Para além disto, é importante aceitar que não há forma de aquietar a mente e fazê-la não pensar em nada. O popularismo do “esvaziar a mente” que é dito em muitos vídeos e por muitos gurus caseiros é falso. Um ser humano naturalmente saudável é curioso e de mente irrequieta. Se alguém a esvazia e não pensa em nada, talvez seja – por si só – um tipo com alguma tendência à abulia e, como tal, a precisar de energia. É natural que a mente vagueie por mil e um pensamentos. O importante e essencial é controlá-los, ao invés de deixar que nos controlem a nós – nisto reside a chave da temperança.

Mindfulness não aponta para um estado de plenitude nirvânica - aliás, o famoso “nirvana” enquanto objectivo budista ou hindu não é possível de alcançar por um humano no estado evolutivo desta dimensão. Mindfulness é antes a vivência devotada integralmente ao estado presente, sem qualquer outra ideia que não seja isso, nem as amarras do passado nem as expectativas do futuro. Mais ainda, implica a vivência do presente sem julgamentos sobre ele. Apenas estar.

Esta segunda parte é tanto mais importante quanto o “crítico” dentro da nossa mente é imparável e, em muitos casos, mordaz e até cruel, tanto com o mundo e os outros como connosco próprios. Só neste mesmo texto já critiquei várias coisas, inclusive a mim mesma (ainda que possam não dar por isso). Resumindo: a parte mais complexa é o “julgador” que habita dentro de cada um de nós, pois nada há de mais letal do que esse insaciável juiz. Desde já assumir que é impossível calá-lo mentalmente, tal como é impossível deixar de pensar. A única coisa que se pode fazer é escolher como reagir a estes pensamentos de constante tentação de desvio da paz interior.

#### INSTRUÇÕES
Dá seguimento ao texto sobre mindfulness, começando logo a seguir à última frase.

#### REGISTOS
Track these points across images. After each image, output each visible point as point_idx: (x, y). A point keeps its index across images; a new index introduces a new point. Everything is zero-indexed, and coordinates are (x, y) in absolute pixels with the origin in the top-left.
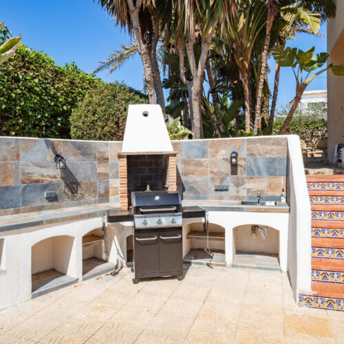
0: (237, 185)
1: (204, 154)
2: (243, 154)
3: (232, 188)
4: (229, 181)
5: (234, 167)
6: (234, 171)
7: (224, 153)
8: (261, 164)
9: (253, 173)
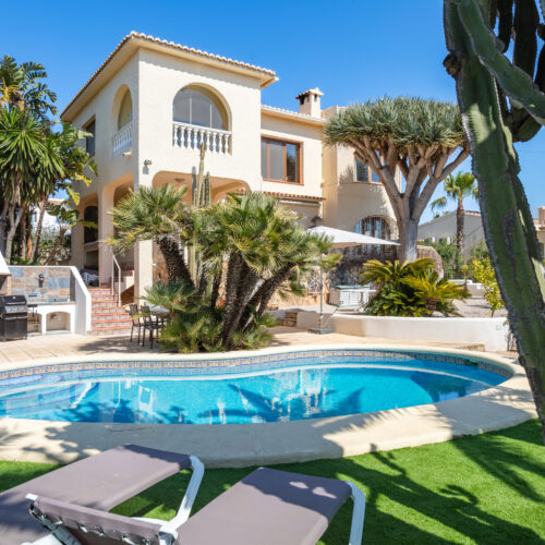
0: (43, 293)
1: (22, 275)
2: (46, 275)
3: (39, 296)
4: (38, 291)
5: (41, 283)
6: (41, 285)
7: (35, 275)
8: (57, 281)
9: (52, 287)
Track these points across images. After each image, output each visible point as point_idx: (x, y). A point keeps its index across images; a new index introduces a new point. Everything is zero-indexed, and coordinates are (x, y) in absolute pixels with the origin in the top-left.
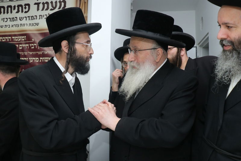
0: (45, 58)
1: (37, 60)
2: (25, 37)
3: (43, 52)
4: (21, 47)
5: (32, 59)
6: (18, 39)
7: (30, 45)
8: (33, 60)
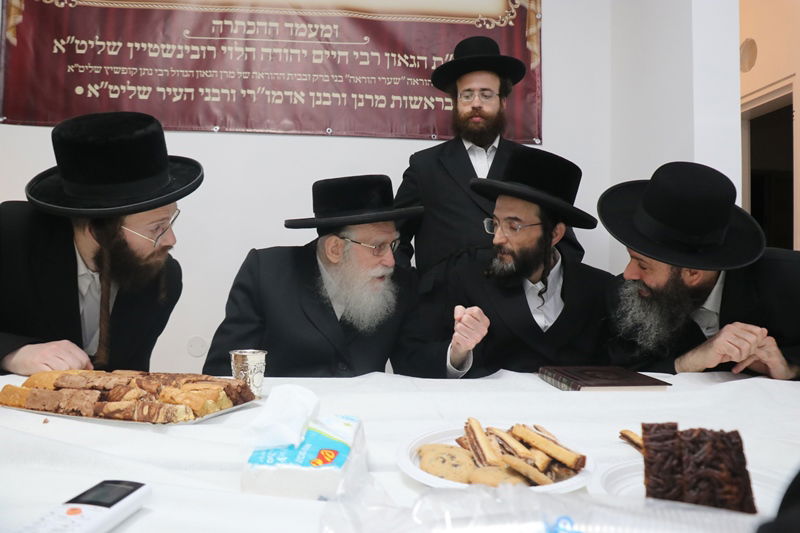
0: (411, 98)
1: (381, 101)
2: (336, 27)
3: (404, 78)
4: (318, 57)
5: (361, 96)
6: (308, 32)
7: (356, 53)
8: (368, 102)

#### RESULTADO
A prática da meditação não tem de ser estática e pode envolver vários tipos de actividades, ainda que muita gente se sinta confortável com o foco na respiração por permitir a sensação de ancoragem suave tanto ao próprio corpo como ao momento presente. É assim como uma espécie de retorno seguro à fonte de vida.

Para terminar, quero ressalvar que não sou especialista em nada disto. Tão somente tenho vizinhos imensamente dedicados a estas actividades por inclinação religiosa espiritual e, não podendo eu resistir aos mantras e aos momentos constantes que observo, juntei-me a eles. Mas estou ainda longe de ter aquela calmaria que eles têm sempre… e que não é a da menina comercial, vestida com LuluLemon, que faz yoga porque é giro.